— Task description —
Return, unchanged, everything in the listing from the line containing "Créatif Paris" down to the end of the listing.

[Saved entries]

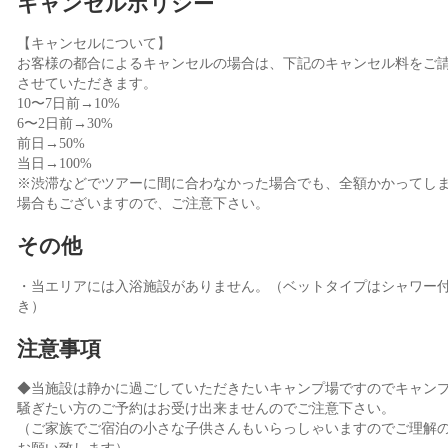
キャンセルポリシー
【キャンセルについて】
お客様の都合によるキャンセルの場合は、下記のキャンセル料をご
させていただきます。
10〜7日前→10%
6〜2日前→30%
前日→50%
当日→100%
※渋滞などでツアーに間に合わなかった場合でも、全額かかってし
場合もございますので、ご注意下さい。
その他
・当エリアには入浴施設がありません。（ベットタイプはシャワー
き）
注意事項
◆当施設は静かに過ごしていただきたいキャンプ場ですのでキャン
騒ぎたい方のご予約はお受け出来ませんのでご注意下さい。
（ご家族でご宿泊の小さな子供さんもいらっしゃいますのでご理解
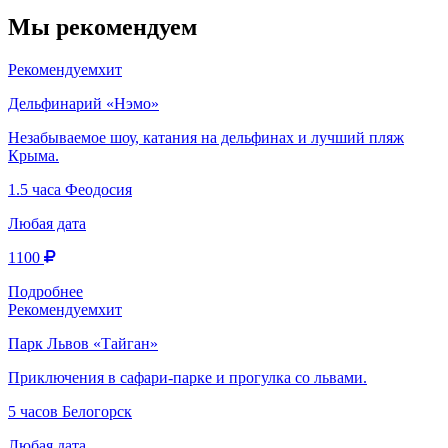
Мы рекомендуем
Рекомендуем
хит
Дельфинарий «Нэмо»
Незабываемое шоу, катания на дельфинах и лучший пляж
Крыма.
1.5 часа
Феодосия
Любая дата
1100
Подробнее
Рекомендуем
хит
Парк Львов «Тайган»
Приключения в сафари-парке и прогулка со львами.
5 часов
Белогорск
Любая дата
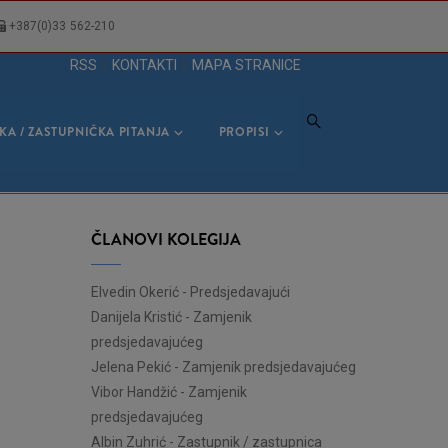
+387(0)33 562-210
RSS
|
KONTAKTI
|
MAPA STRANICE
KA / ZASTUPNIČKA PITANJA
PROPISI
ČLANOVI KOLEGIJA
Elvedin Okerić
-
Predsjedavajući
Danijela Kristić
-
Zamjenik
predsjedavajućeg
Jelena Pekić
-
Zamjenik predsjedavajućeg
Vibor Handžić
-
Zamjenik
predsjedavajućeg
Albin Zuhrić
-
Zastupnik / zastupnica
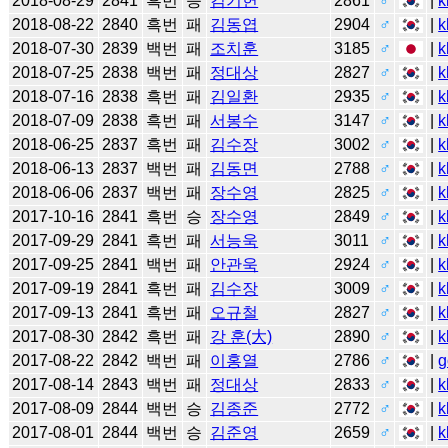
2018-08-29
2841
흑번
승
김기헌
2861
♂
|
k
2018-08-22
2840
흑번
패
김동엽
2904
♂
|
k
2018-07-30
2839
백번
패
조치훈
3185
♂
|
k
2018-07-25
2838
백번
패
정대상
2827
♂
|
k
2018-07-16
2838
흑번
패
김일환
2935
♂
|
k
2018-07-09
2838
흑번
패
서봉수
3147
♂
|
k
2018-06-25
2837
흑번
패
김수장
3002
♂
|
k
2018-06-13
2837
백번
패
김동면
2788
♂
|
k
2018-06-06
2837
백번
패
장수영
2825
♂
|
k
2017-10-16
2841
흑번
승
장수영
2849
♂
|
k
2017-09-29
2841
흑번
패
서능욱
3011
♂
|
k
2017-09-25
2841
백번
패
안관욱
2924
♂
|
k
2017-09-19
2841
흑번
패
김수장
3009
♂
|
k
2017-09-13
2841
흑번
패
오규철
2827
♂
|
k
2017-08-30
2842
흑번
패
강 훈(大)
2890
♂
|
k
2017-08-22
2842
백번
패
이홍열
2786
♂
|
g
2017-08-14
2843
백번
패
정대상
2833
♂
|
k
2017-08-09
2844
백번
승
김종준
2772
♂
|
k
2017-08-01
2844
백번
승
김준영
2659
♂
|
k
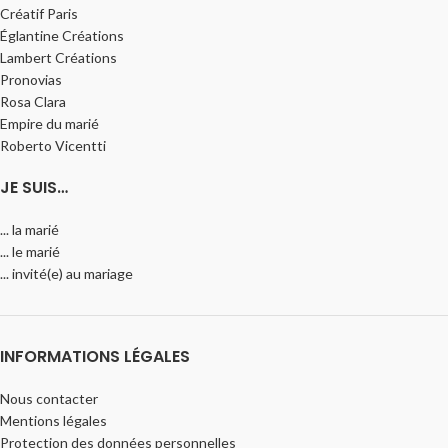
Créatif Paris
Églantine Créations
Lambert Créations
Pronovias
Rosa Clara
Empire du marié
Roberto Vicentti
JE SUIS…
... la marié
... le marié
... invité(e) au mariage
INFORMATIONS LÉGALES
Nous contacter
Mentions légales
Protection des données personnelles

— Completed task —
Créatif Paris
Églantine Créations
Lambert Créations
Pronovias
Rosa Clara
Empire du marié
Roberto Vicentti
JE SUIS…
... la marié
... le marié
... invité(e) au mariage
INFORMATIONS LÉGALES
Nous contacter
Mentions légales
Protection des données personnelles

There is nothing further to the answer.